*Action item*.
Each record that follows is to be duplicated exactly, though its pictures are not.
[[ Material supplied, beginning ]]
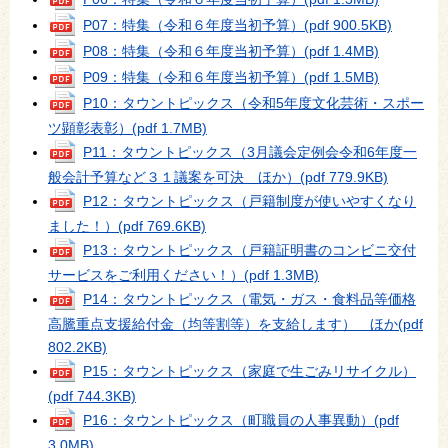
P07：特集（令和６年度当初予算）
(pdf 900.5KB)
P08：特集（令和６年度当初予算）
(pdf 1.4MB)
P09：特集（令和６年度当初予算）
(pdf 1.5MB)
P10：タウントピックス（令和5年度文化芸術・スポー
ツ顕彰表彰）
(pdf 1.7MB)
P11：タウントピックス（3月議会定例会令和6年度一
般会計予算など３１議案を可決 ほか）
(pdf 779.9KB)
P12：タウントピックス（戸籍制度が使いやすくなり
ました！）
(pdf 769.6KB)
P13：タウントピックス（戸籍証明書のコンビニ交付
サービスをご利用ください！）
(pdf 1.3MB)
P14：タウントピックス（電気・ガス・食料品等価格
高騰重点支援給付金（均等割等）を支給します） ほか
(pdf
802.2KB)
P15：タウントピックス（家庭で生ごみリサイクル）
(pdf 744.3KB)
P16：タウントピックス（町職員の人事異動）
(pdf
3.0MB)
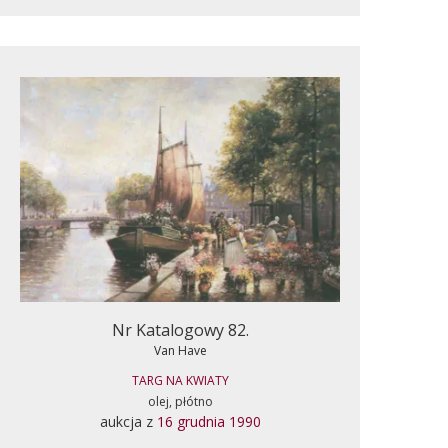
Nr Katalogowy 82.
Van Have
TARG NA KWIATY
olej, płótno
aukcja z
16 grudnia 1990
[[ Material supplied, end ]]
*Exercise output*.
P07：特集（令和６年度当初予算）
(pdf 900.5KB)
P08：特集（令和６年度当初予算）
(pdf 1.4MB)
P09：特集（令和６年度当初予算）
(pdf 1.5MB)
P10：タウントピックス（令和5年度文化芸術・スポー
ツ顕彰表彰）
(pdf 1.7MB)
P11：タウントピックス（3月議会定例会令和6年度一
般会計予算など３１議案を可決 ほか）
(pdf 779.9KB)
P12：タウントピックス（戸籍制度が使いやすくなり
ました！）
(pdf 769.6KB)
P13：タウントピックス（戸籍証明書のコンビニ交付
サービスをご利用ください！）
(pdf 1.3MB)
P14：タウントピックス（電気・ガス・食料品等価格
高騰重点支援給付金（均等割等）を支給します） ほか
(pdf
802.2KB)
P15：タウントピックス（家庭で生ごみリサイクル）
(pdf 744.3KB)
P16：タウントピックス（町職員の人事異動）
(pdf
3.0MB)
Nr Katalogowy 82.
Van Have
TARG NA KWIATY
olej, płótno
aukcja z
16 grudnia 1990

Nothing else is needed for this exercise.